Big Mistake
The Times, 30 April 2004
With family, says Monica Porter, more isn’t always merrier
So the extended family is set to make a comeback, according to research carried out by a major building society. It’s easy to see why. Grown-up children can’t afford to move out of the family home, what with booming property prices and hefty student loans to pay back, and grandparents are living longer and can’t afford the continuing cost of residential care.
Some might consider this social development a good thing: children can bond with their grandparents, who are so much wiser and more patient than their mums and dads. And if there is any childcare to be done, the old folks are there to do it, in return for being looked after themselves. Think of all the money to be saved.
But as someone who spent the early years of childhood in just such an extended family set-up, believe me, it’s not all good news.

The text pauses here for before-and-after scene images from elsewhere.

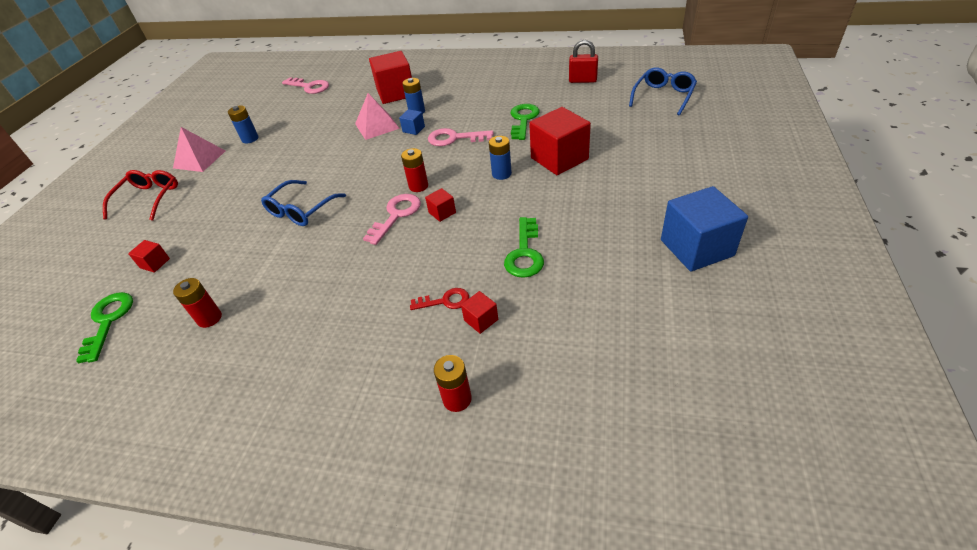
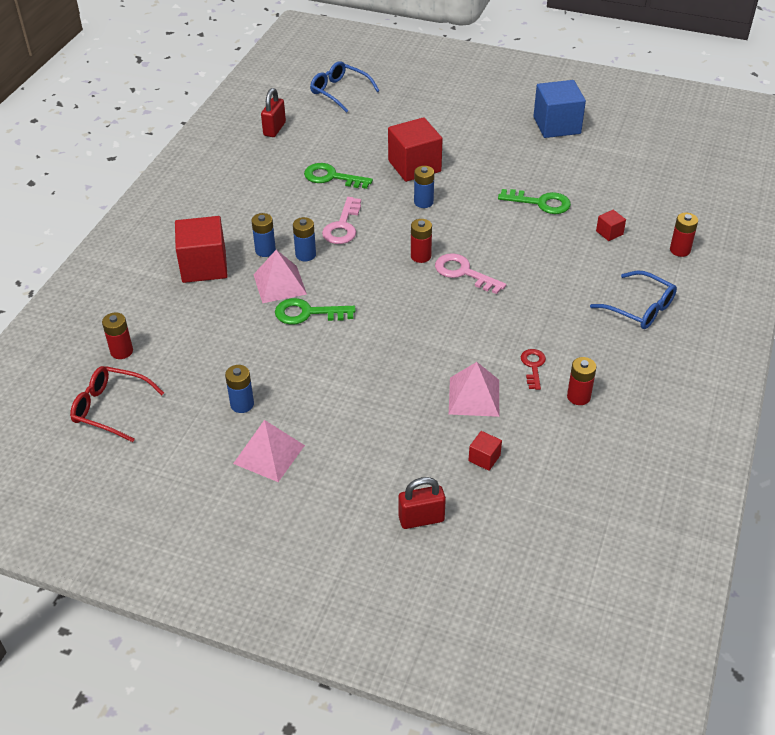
camera: 85 degrees left, 0 degrees up
(107, 238) = (421, 519): none -> red padlock
(108, 321) = (568, 479): green key -> green key (307, 313)
(149, 198) = (346, 494): red glasses -> red glasses (110, 408)
(229, 246) = (474, 396): none -> pink pyramid
(301, 210) = (429, 343): blue glasses -> blue glasses (640, 308)
(309, 87) = (121, 351): pink key -> red battery
(413, 129) = (305, 255): blue cube -> blue battery
(442, 212) = (470, 243): red cube -> none
(445, 301) = (586, 249): red key -> red key (533, 366)

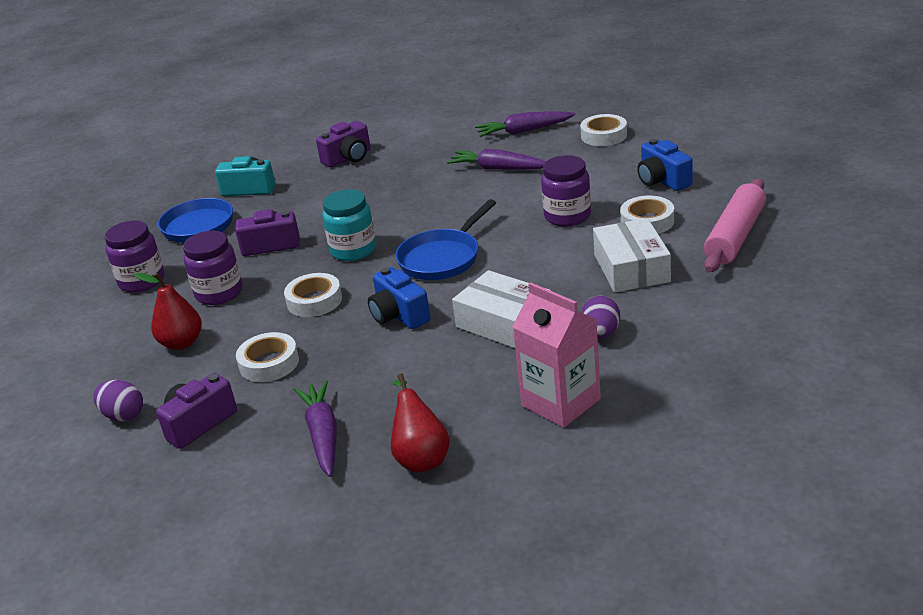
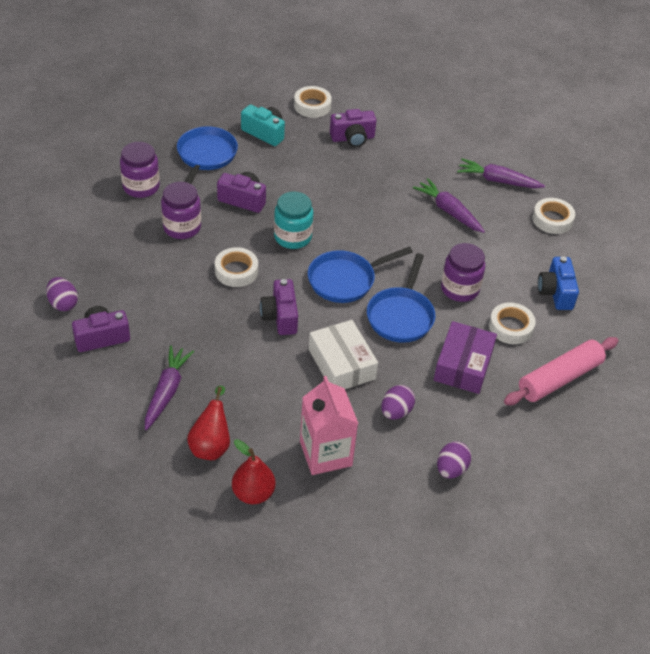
camera: 20 degrees right, 15 degrees up
(182, 343) = (132, 260): red pear -> red pear (253, 493)
(269, 363) = (173, 311): white tape -> white tape (312, 106)
(399, 315) = (280, 316): blue camera -> purple camera
(528, 259) = (401, 316): none -> blue pan
(631, 268) = (463, 365): white box -> purple box
(707, 351) = (451, 469): none -> purple egg

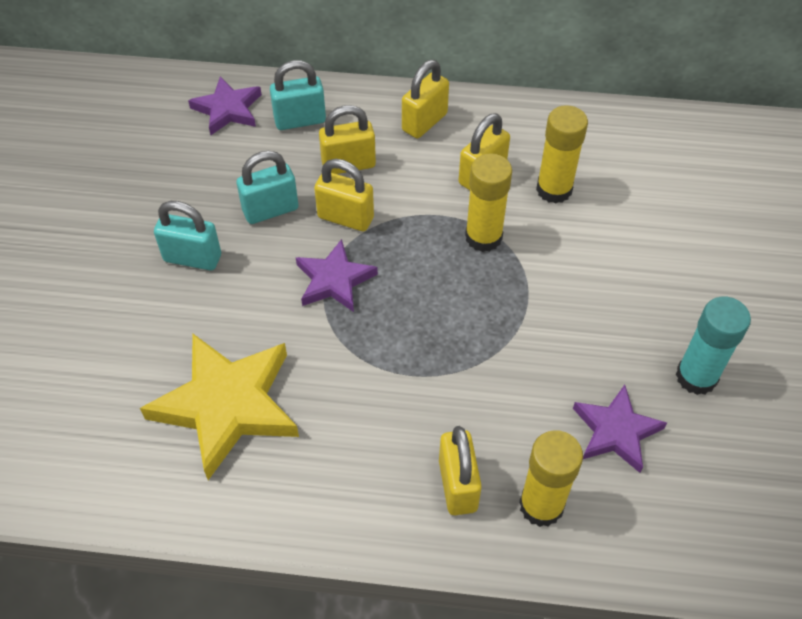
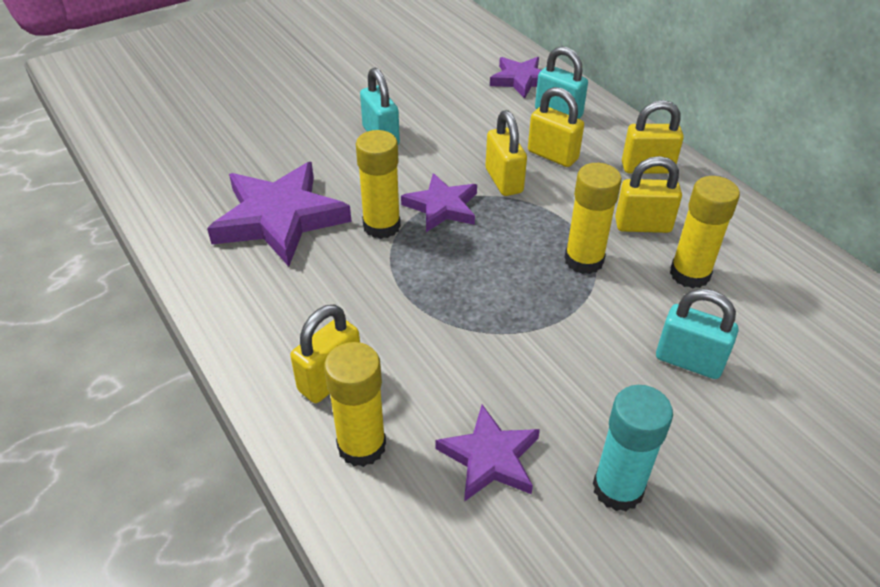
camera: 50 degrees right, 10 degrees down
(227, 405) = (280, 218): yellow star -> purple star
(270, 210) = (463, 144): turquoise padlock -> turquoise padlock (689, 361)
(315, 337) = (381, 226): none -> yellow glue stick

For the first four years of my life I lived in the stylish villa in Budapest which my mother had built during her heyday as a popular singer in the late 1930s. Her own father, a rural village headmaster, had contributed to the building costs and planned to move there with his wife, my grandmother, when he retired. This they did, in 1948. By then my parents had married and were living there with a housekeeper. They had my brother in 1950 and I came along two years later. A full complement.
I learned much later in life – when I was old enough to understand such things – that as soon as my grandparents moved in, life got worse for my father. My stern Victorian grandfather felt that, as he had paid in part for the villa, he was a rightful owner, the real head of the household, with my father little more than a tenant. He answered the telephone with the words ‘Racz residence’ (his own name), and when a friend of my parents once gave them a handsome wrought-iron nameplate bearing both their surnames, it vanished from the front gate within days and was never seen again.
There were more serious problems. The 1950s were perilous Cold War years in Hungary. My grandfather was a monarchist of the old school, and while my father was himself an ardent anti-communist he was circumspect about it, to avoid arrest and losing his job. On many occasions he pleaded with my grandfather not to fly into an anti-Soviet rant with guests in the house. ‘We have to survive,’ he reasoned. But the invariable response from the old man was a fierce ‘This is my house and I’ll say what I like!’ My father would shake his head and retreat to a quiet corner of the house.
Except that corners were rarely quiet with me around, up to my shenanigans. I picked up fruity expressions from my mother’s showbiz friends and when I once said to my pious grandmother ‘Where’s my lunch, you whore?’ she raged for weeks against my innocent father, accusing him of having goaded me into it.
My mother tried to defend her husband, but was also a dutiful daughter, so ended up caught in the middle. This put a terrible strain on my parents’ relationship and set the tone for the rest of their 50-year marriage, which was always stormy.
So, think carefully before signing up for the extended family. This isn’t the 1950s, nor is it communist Hungary. But the potential for misery is the same as ever.